私の推しはぬこ課長~恋は育成ゲームのようにうまくいきません!~
 みーたんを股に挟んだままなので、体を回転させることができない。首に力を入れて振り返ろうと試みても、須藤課長の手がそれをしっかり阻止した。

「充明くん、いつかは見せることになるんですから、とっとと諦めて、今見せてくださいよー!」

「愛衣さん気づいてないですよね、俺のがどうなっているのか!」

「へっ?」

 須藤課長のセリフで呆けた声を出したものの、どうにも理解が追いつかなくて、振り向こうとしていた力が抜けてしまった。

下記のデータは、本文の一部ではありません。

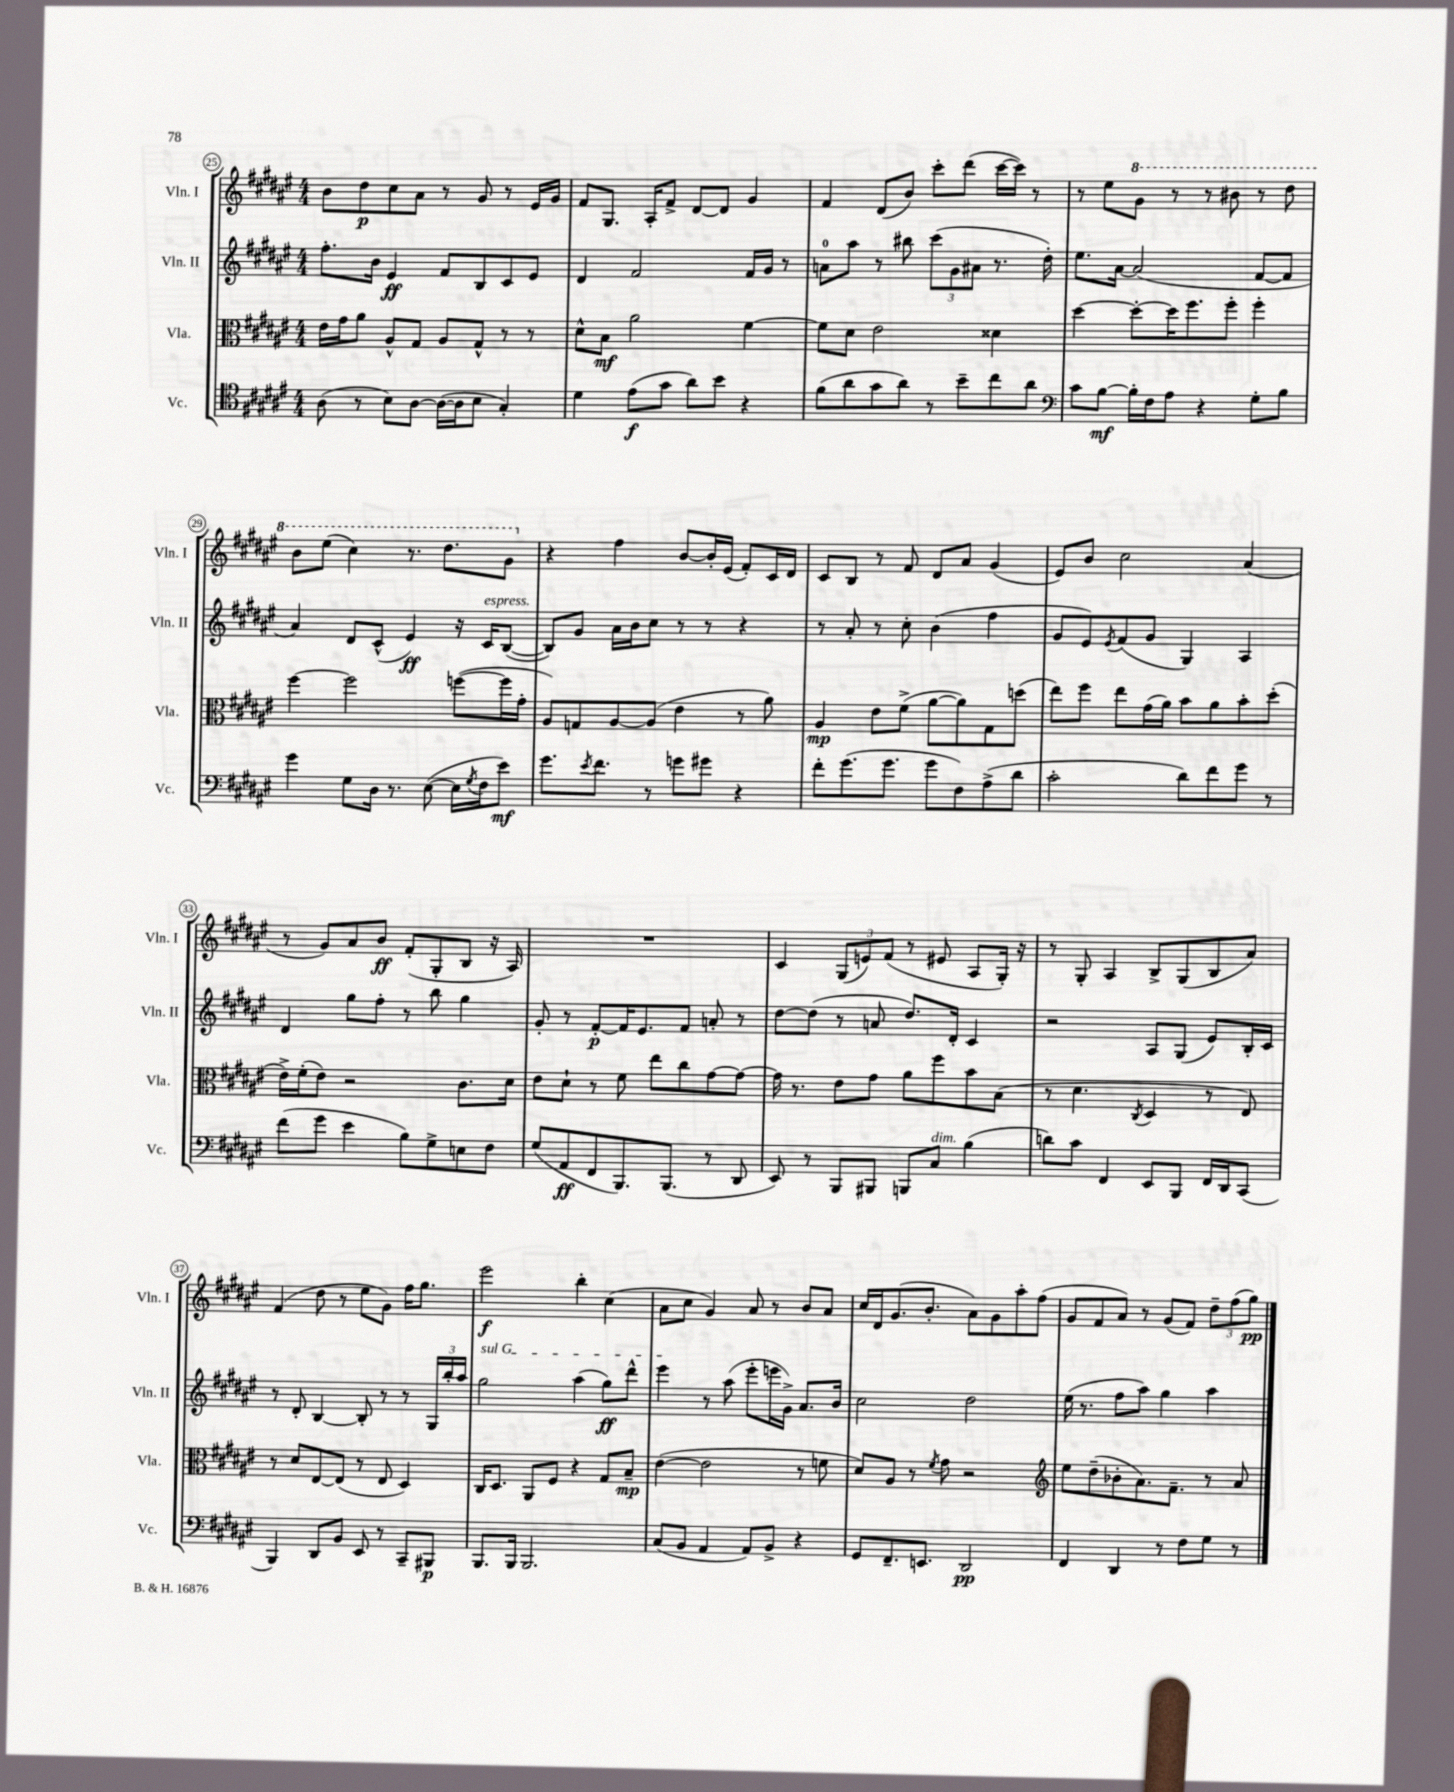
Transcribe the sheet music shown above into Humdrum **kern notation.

「愛衣さんがそうやって、下半身に集中して力を入れるから――」

「違います、狙ってませんって、本当に!」

 耳元で囁かれた言葉がきっかけで、意識をそこに持っていったら、みーたんが復活していることに驚かないほうがおかしい。この短時間で、なんで元気になるのか不思議なんですけど!

「愛衣さんの入口が俺のを欲しがって、ずっとビクビクしていたのはわかってますが、今日はできませんからね」

「できないことくらいわかってますっ! もうなにもしないつもりですから!」

 須藤課長を欲していたことがバレて、頭の中がプチパニックに陥った。振り向きかけた顔を俯かせて、表情を見えないようにする。恥ずかしすぎて、どうにも顔をあげられそうにない。

「愛衣さんからは、なにもしないんですか。それじゃあ俺が思いっきり――」

 そこで言葉を切った須藤課長。私の耳朶をちゅっと口に含んで、舐るように感じさせる。

「ひゃっ!」

「俺なりの方法で、愛衣さんを愛してあげる。君が俺を忘れないように、心にしっかり痕をつける」

「須藤課長?」

 いつもより艶っぽい声のせいか、告げられた言葉が胸の奥に、じわじわと染みこんだ。

「俺は何度でも君に恋をする。この間のように忘れたとしても、間違いなく愛衣さんを好きになることを誓う。だから俺を好きになって……」

 甘えるような口調が、私の気持ちを動かした。体を動かすことができなかったけれど、私を抱きしめる須藤課長の両腕に手を添える。

「わかりました。充明くんの想いを受け止めることを誓います」

「愛衣さん、こっちを向いて」

 言われたとおりに振り向くと、須藤課長の長い前髪がおでこにかかった。一気に近づいた距離に、ドキドキしない彼女はいないだろうな。

「愛衣さん、好きです。誓ってくれてありがとう」

 震える言葉を告げた唇が、私の唇にしっとり重なった。今までで一番神聖なキスは、世界で一番優しくてあったかいくちづけだと思ったのは、きっと間違いじゃない。

 キスを交わした後で、須藤課長と視線を合わせたときに、じんわりとしたしあわせをしみじみと感じることができたから。